The most severe complication of joint arthroplasty is periprosthetic infection, which can lead to complications such as sepsis, renal amyloidosis, dystrophic changes in parenchymatous organs, and the appearance of septicopyemic foci [9,17,18]. Two-stage revision remains the gold standard for the treatment of deep periprosthetic hip infection [19]. Performing revision surgery on the hip joint in patients with severe defects in the acetabulum, especially those with pelvic discontinuity, remains a challenge for surgeons [20]. It is worth noting that the purpose of the spacer is not only to treat infection but also to improve the function of the joint. Previous studies have shown that functional outcomes in patients who have undergone articulated spacer implantation are significantly better than those in patients who have undergone non-articulating spacer implantation [21; 22].
However, when placing articulating spacers, there is a risk of mechanical complications. Some authors have demonstrated a 19.5% to 50% rate of mechanical complications, which included dislocation, breakage of the spacer, and peri-implant femur fracture due to acetabular protrusion and component migration into the pelvic cavity [23]. In a previous study, J. Jung et al. observed mechanical complications in 40.8% of cases (17% for dislocations, 10.2% for spacer breakages, and 13.6% for hip fractures) [24]. Faschingbauer et al analysed 138 patients who received spacers and found mechanical complications in 19.6%, including spacer breakage in 8.7%, dislocation in 8.7%, hip fractures in 0.7%, pelvic protrusions in 0.7%, breakdown in and dislocation of the spacer in 0.7% [25]. In our study, we evaluated groups of patients with massive bone defects of the acetabular region, namely, IIIA and III B defects according to the classification system described by W.G. Paprosky with dissociation of the pelvic bones. We observed mechanical complications in only 8.3% of cases. It should be emphasized that among the patients for whom we used 3D technologies to manufacture a spacer, we did not observe a single mechanical complication.
When the number of indications for primary hip arthroplasty increases, the number of operations performed increases, which subsequently increases the number of complications. Younger patients, despite their low rate of pre-existing comorbidities, are not exempt from a risk of deep periprosthetic infection. Naturally, young and active patients will place large demands on the implant, including the spacer.
In the study, the patients in whom we implanted spacers made using 3D technology showed significantly better functional outcomes than did the patients who received spacers not made with 3D technology. In our study, after the first stage of surgical treatment, 8 (33.3%) patients among the entire study population were able to return to their previous job.
The use of 3D tactile models helps plan the extent of surgery.
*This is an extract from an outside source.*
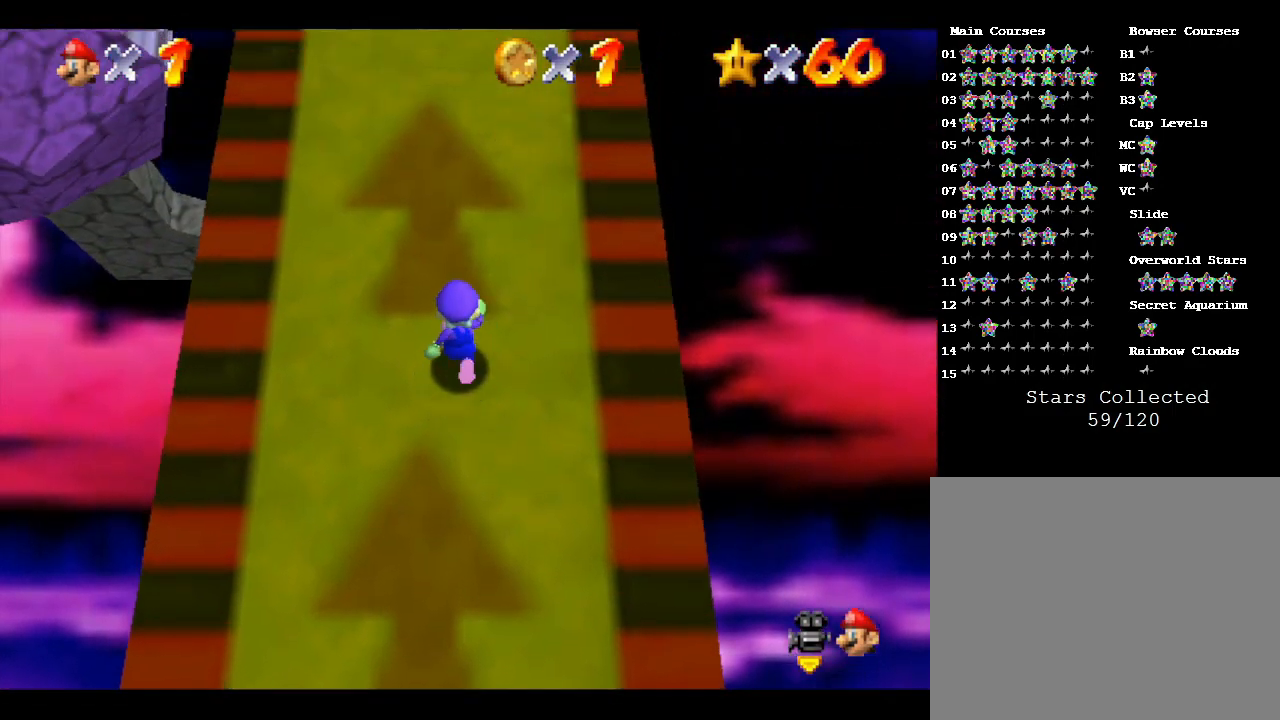
{"buttons": [], "left_stick": "up", "events": []}
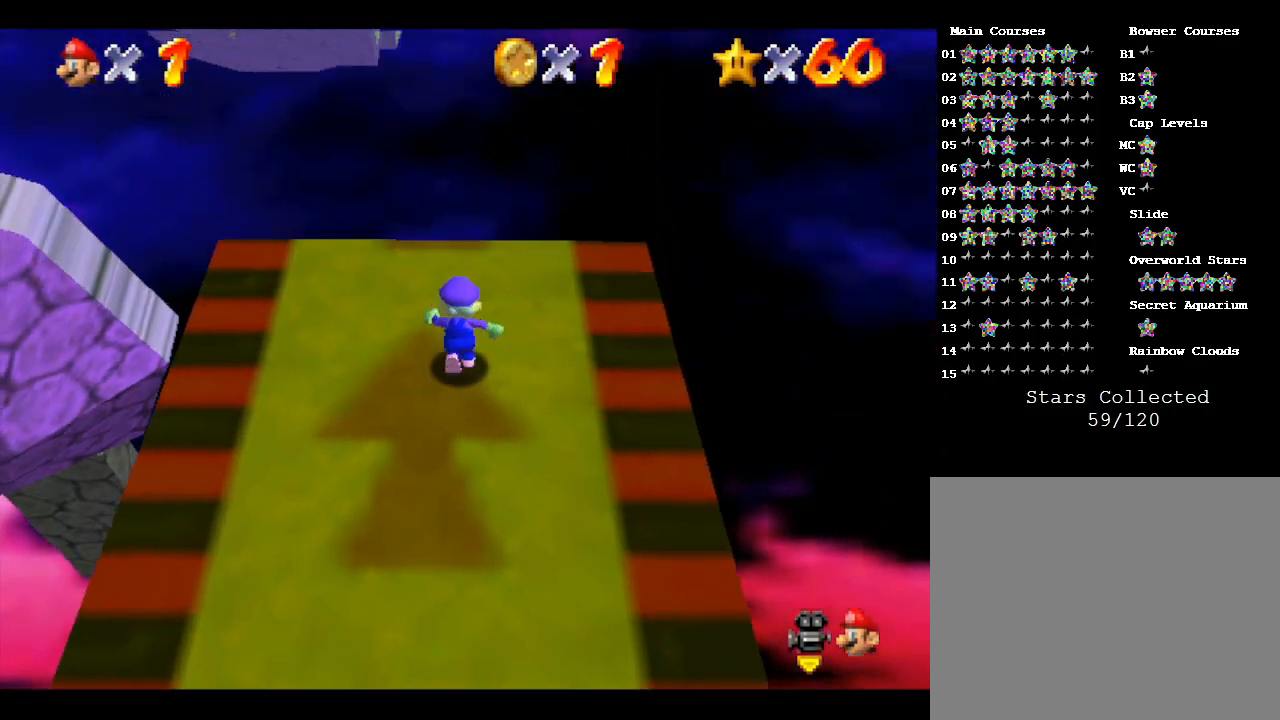
{"buttons": [], "left_stick": "up", "events": []}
The tactile models that are produced on a 3D printer enable us to analyse the already established hip pathological anatomy, classify the bone defects of each patient individually, and pick the most correct implant that can be used not only for the second stage but also for the first stage for the treatment of periprosthetic infections. Therefore, severe cases can be properly evaluated, which makes it possible to plan and personalize further treatment for each patient individually, which significantly reduces the execution time of each operating session and therefore reduces the number of complications [26].
With intraoperative 3D model fittings and evidence of the functional outcomes, doctors can be trained to think in 3D and help young surgeons overcome difficulties while performing primary surgery on a scale of 1:1. In addition, the results can serve as training material for future training of surgeons [27]. Some authors have highlighted the importance of tactile 3D basin models. In one study, the authors described 50 surgical interventions carried out with 3D models of the pelvis and demonstrated that printed models help reduce surgery time and improve the accuracy of positioning of the component [28].
The application of the 3D method allows good results to be achieved in hip revision surgery. At present, we should strive to improve the quality of life of patients after the first stage of revision surgery and to remember that the goal of the spacer is not only to stop progression of the infection but also to restore normal articulation of the joint. We also noted that the custom, individualized 3D models for the first phase of treatment can serve as a basis for the creation of the component for the second stage. 3D modelling is a promising direction in hip revision surgery, but because of its high cost, we cannot use it routinely when performing both the first and second stages.